● **EXERCISE INPUTS**:

┄┄┄┄┄┄┄┄┄┄

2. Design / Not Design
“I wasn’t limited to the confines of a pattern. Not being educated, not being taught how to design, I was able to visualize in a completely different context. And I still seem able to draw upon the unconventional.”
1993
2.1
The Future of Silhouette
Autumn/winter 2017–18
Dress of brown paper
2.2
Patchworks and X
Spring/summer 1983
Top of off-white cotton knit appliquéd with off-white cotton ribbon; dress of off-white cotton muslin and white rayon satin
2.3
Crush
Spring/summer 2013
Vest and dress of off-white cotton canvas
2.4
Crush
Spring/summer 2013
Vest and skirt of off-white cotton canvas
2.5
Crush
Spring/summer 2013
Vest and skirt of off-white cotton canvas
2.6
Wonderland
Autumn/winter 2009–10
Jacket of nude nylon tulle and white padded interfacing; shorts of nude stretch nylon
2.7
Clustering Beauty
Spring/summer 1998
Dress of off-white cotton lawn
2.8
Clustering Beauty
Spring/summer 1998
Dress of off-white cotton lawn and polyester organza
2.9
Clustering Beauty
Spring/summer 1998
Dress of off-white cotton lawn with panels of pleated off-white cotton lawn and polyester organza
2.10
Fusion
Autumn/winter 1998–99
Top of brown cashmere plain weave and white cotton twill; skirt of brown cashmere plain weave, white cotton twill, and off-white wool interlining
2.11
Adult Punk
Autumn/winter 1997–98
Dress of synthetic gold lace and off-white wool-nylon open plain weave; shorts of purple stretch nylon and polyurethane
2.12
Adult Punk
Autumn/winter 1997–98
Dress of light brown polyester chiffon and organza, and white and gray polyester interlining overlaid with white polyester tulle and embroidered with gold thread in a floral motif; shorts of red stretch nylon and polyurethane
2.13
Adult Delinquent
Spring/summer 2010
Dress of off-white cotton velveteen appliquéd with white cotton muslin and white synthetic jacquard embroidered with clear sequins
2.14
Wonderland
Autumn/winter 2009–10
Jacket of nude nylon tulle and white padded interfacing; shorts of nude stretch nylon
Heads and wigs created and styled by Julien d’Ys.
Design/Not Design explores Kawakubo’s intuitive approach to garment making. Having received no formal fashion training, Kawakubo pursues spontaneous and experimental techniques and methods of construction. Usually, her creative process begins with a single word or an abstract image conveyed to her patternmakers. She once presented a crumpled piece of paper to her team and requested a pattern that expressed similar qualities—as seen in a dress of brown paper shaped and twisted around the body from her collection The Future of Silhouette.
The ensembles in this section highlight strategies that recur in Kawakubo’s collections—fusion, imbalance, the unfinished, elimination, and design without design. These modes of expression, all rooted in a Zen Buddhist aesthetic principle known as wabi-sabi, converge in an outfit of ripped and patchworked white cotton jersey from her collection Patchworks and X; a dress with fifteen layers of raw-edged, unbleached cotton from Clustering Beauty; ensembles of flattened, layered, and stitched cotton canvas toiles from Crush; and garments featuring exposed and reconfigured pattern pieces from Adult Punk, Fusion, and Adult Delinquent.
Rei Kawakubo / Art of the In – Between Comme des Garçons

┄┄┄┄┄┄┄┄┄┄

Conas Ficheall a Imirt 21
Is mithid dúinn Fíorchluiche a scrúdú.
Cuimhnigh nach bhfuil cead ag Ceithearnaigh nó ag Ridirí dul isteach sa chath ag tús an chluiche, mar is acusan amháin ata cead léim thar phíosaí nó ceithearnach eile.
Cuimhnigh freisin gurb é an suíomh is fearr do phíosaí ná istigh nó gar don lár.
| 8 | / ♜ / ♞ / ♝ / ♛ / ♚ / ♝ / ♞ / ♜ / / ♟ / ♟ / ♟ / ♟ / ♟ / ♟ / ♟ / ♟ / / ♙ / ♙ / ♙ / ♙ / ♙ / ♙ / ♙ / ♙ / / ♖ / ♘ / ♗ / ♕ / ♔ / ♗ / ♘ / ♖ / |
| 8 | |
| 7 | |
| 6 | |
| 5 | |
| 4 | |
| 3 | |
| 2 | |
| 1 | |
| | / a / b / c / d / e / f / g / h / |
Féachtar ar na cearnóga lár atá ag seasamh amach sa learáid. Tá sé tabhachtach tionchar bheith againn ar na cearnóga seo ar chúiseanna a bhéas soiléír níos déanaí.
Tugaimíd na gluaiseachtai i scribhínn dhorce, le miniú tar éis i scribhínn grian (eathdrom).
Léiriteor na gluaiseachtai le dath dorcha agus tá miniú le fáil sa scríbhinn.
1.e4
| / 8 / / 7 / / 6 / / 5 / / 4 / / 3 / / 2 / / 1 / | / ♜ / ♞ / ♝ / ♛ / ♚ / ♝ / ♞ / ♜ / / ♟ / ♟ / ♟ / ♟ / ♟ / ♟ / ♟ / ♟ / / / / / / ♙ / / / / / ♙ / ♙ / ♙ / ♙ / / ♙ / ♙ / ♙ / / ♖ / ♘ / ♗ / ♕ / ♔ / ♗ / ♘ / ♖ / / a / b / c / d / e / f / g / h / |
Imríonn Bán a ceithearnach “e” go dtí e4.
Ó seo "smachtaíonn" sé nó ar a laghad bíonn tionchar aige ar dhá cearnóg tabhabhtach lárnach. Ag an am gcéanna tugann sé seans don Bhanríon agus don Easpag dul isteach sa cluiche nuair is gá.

┄┄┄┄┄┄┄┄┄┄

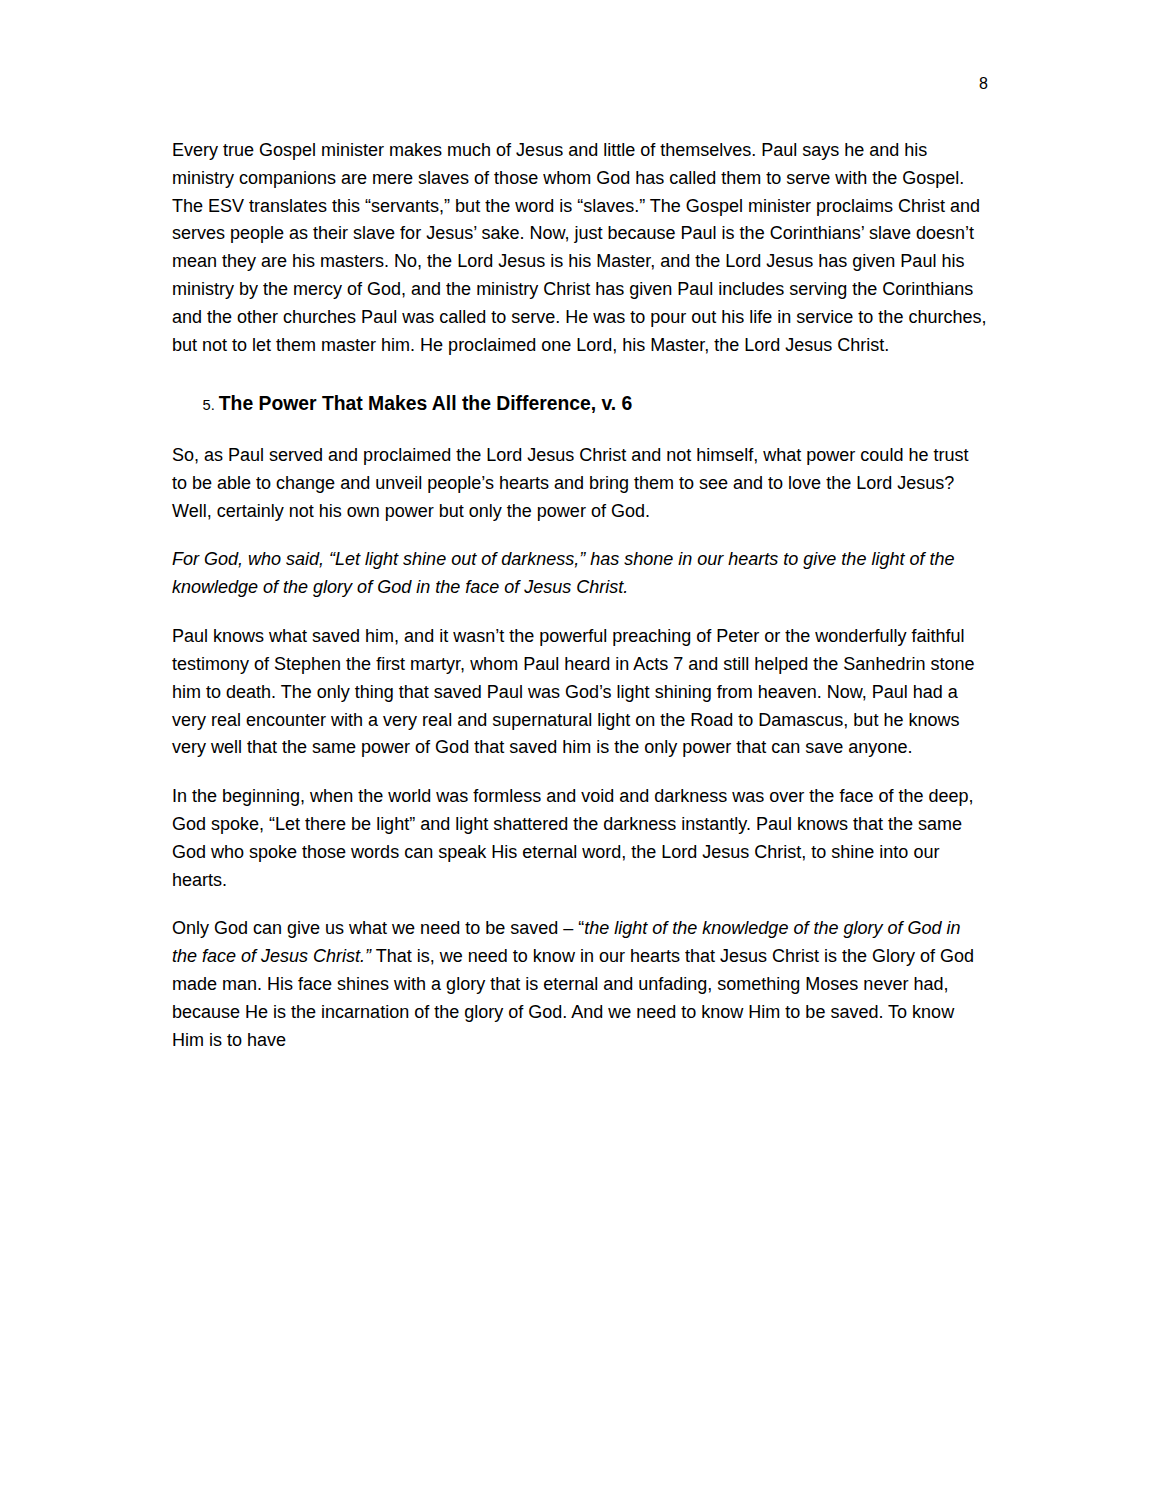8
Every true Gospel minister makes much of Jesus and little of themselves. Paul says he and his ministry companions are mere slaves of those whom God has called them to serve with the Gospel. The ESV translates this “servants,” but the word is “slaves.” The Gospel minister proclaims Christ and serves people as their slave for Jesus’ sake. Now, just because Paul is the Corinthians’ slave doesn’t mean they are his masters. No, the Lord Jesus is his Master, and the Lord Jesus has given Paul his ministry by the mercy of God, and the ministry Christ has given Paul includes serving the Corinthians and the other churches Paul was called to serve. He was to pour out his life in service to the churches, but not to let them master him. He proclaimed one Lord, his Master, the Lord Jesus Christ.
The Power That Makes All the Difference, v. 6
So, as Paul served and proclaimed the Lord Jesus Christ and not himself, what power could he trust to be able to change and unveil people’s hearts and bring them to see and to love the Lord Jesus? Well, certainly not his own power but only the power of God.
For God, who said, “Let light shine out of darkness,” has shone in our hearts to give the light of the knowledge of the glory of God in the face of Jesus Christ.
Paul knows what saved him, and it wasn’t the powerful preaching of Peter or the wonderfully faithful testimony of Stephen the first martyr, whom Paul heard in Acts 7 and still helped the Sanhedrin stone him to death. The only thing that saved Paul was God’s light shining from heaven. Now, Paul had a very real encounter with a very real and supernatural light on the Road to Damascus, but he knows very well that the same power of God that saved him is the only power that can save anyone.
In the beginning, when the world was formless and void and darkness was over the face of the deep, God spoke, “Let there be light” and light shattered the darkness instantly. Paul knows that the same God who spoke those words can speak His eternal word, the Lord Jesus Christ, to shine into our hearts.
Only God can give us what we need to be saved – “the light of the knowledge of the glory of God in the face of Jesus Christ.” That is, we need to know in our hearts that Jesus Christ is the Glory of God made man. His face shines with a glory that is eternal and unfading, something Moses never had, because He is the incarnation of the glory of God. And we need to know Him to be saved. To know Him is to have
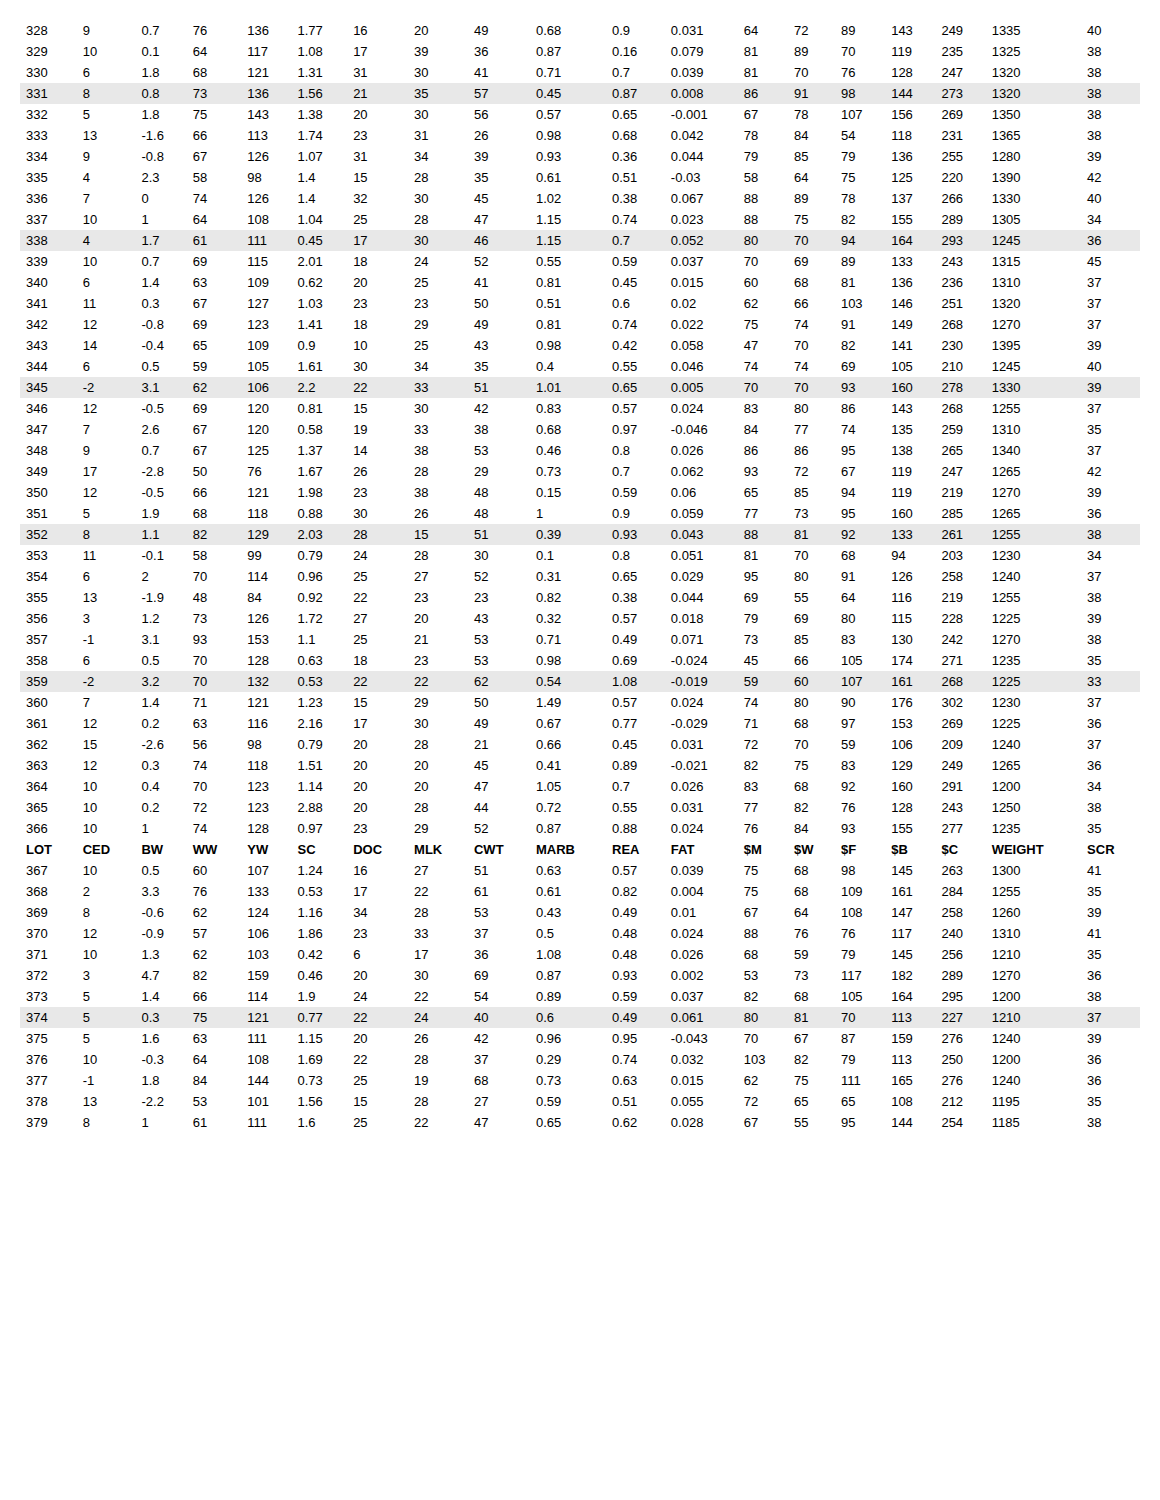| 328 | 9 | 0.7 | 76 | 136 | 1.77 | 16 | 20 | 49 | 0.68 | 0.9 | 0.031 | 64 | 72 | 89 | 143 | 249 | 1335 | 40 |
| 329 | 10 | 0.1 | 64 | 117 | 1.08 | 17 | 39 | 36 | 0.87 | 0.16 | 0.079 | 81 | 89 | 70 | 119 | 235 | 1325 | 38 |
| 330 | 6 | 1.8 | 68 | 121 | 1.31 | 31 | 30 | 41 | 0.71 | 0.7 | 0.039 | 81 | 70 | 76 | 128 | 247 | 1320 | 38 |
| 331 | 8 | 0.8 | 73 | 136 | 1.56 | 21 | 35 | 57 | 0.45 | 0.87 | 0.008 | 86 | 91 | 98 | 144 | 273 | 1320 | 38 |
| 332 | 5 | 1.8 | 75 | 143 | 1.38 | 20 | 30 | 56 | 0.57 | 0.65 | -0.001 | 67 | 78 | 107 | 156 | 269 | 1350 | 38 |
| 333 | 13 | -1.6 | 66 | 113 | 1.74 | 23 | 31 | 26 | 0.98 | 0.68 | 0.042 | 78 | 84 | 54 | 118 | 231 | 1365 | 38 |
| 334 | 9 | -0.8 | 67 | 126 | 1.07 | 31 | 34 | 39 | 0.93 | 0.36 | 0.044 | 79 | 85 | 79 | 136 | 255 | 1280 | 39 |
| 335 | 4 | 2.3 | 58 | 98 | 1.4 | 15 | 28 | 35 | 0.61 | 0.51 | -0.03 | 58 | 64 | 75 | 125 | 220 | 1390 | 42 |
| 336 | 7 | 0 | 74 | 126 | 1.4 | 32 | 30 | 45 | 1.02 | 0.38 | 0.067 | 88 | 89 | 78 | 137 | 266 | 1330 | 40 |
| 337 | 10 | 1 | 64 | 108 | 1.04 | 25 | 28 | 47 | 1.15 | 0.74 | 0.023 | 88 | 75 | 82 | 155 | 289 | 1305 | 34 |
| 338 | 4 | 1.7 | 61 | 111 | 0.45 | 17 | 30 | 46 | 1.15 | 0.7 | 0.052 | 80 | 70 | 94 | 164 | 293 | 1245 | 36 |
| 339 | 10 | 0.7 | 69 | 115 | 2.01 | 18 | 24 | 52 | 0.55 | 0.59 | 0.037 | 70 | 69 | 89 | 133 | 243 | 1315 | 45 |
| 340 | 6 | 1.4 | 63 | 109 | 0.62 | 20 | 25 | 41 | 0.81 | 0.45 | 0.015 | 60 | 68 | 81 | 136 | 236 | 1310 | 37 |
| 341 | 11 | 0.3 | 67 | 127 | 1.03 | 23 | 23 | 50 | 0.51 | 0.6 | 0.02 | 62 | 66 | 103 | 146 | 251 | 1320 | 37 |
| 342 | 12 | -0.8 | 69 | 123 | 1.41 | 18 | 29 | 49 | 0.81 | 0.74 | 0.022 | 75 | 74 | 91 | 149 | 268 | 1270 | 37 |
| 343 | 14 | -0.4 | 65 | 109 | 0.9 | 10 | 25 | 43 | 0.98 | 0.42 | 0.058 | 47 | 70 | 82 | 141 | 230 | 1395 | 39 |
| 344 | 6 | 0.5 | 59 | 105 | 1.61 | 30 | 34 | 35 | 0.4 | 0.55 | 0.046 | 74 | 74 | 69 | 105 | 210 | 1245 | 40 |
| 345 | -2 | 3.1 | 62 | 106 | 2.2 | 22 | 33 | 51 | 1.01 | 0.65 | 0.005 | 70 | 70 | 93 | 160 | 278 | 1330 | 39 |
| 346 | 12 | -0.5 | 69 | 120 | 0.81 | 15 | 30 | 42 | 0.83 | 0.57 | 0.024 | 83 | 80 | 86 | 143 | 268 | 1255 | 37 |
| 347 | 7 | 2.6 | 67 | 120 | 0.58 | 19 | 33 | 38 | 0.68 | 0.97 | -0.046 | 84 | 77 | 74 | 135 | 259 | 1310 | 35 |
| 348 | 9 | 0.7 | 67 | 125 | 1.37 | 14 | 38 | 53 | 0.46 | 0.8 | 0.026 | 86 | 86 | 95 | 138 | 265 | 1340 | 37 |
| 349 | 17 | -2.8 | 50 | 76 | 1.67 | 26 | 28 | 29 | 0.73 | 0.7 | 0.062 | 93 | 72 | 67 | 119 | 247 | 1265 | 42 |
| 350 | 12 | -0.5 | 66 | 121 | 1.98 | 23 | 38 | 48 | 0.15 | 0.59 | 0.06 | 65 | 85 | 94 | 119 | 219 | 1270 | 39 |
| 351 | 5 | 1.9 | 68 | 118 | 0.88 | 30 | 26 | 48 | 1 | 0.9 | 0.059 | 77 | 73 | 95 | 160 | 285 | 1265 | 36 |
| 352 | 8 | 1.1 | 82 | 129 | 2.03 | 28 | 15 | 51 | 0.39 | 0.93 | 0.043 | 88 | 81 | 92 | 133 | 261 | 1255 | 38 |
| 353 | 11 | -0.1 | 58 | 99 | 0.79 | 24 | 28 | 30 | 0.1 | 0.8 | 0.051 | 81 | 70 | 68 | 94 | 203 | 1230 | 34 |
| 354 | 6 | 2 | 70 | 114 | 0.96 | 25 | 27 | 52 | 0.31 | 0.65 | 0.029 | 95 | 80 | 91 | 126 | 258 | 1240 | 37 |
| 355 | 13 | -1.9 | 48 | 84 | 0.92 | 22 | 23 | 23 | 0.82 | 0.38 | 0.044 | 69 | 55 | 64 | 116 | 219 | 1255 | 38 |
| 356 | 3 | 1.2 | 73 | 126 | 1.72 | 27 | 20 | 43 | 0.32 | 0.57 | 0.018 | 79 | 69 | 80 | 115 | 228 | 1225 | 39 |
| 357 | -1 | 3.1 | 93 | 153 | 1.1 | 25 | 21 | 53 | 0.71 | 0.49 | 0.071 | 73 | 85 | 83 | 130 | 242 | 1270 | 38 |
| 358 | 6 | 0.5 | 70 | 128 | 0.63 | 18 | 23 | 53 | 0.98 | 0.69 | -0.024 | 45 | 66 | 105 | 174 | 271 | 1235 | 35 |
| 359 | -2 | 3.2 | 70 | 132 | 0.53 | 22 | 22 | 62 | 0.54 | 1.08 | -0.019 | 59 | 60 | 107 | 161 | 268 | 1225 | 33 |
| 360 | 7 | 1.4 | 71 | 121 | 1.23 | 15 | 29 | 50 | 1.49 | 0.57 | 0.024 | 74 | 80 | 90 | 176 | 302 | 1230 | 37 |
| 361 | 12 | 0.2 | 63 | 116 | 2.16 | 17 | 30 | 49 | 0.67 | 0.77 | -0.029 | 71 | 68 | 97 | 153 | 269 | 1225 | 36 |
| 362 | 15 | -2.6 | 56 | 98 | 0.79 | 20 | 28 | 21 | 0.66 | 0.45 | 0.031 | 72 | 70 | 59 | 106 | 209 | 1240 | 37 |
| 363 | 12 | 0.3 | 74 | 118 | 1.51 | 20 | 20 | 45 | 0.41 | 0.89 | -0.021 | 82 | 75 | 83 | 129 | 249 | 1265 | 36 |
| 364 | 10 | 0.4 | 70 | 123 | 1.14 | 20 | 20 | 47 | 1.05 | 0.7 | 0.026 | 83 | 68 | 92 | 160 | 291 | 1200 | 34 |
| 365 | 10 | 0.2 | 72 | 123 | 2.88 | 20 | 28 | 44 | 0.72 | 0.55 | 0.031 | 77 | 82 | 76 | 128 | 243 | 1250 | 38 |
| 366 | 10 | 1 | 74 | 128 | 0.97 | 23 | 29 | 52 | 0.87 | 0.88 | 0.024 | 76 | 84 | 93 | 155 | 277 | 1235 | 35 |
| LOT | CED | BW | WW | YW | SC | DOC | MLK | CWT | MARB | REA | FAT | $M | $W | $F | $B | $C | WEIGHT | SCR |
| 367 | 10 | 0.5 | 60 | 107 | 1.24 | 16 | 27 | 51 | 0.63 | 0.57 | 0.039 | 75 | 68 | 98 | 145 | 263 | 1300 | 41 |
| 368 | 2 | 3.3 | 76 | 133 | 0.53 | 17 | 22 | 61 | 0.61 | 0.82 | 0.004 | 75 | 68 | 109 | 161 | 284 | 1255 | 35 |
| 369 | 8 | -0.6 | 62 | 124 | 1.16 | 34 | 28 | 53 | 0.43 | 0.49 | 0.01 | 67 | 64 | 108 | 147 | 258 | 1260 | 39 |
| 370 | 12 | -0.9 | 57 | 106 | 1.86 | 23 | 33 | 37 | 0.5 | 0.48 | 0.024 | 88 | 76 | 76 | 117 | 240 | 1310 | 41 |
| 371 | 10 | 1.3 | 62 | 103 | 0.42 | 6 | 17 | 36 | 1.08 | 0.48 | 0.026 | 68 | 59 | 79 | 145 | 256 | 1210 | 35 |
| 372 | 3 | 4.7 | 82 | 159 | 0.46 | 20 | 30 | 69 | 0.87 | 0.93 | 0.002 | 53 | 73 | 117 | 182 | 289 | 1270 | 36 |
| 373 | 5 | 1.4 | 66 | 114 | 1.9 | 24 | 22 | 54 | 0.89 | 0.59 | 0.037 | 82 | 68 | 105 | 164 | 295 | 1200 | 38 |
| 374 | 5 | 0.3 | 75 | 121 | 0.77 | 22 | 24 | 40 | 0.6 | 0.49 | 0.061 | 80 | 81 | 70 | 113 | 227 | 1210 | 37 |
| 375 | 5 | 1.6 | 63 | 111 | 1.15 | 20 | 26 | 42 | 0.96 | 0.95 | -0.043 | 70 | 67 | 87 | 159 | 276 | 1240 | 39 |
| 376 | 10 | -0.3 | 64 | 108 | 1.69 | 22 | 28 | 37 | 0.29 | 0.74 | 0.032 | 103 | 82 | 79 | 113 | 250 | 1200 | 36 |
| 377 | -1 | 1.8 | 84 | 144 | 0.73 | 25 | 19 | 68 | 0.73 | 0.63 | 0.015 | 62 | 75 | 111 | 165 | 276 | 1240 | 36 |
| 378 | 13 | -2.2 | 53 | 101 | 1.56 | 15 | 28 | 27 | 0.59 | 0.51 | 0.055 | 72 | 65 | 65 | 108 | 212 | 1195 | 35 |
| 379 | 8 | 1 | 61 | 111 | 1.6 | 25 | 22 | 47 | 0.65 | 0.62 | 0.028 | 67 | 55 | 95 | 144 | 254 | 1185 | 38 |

┄┄┄┄┄┄┄┄┄┄

● **REQUIRED WORK**: Your task is to retype the entries verbatim, starting with the line that holds "2. Design / Not Design" and stopping after the line that holds "Spring/summer 1983".

● **OUTPUT**:
2. Design / Not Design
“I wasn’t limited to the confines of a pattern. Not being educated, not being taught how to design, I was able to visualize in a completely different context. And I still seem able to draw upon the unconventional.”
1993
2.1
The Future of Silhouette
Autumn/winter 2017–18
Dress of brown paper
2.2
Patchworks and X
Spring/summer 1983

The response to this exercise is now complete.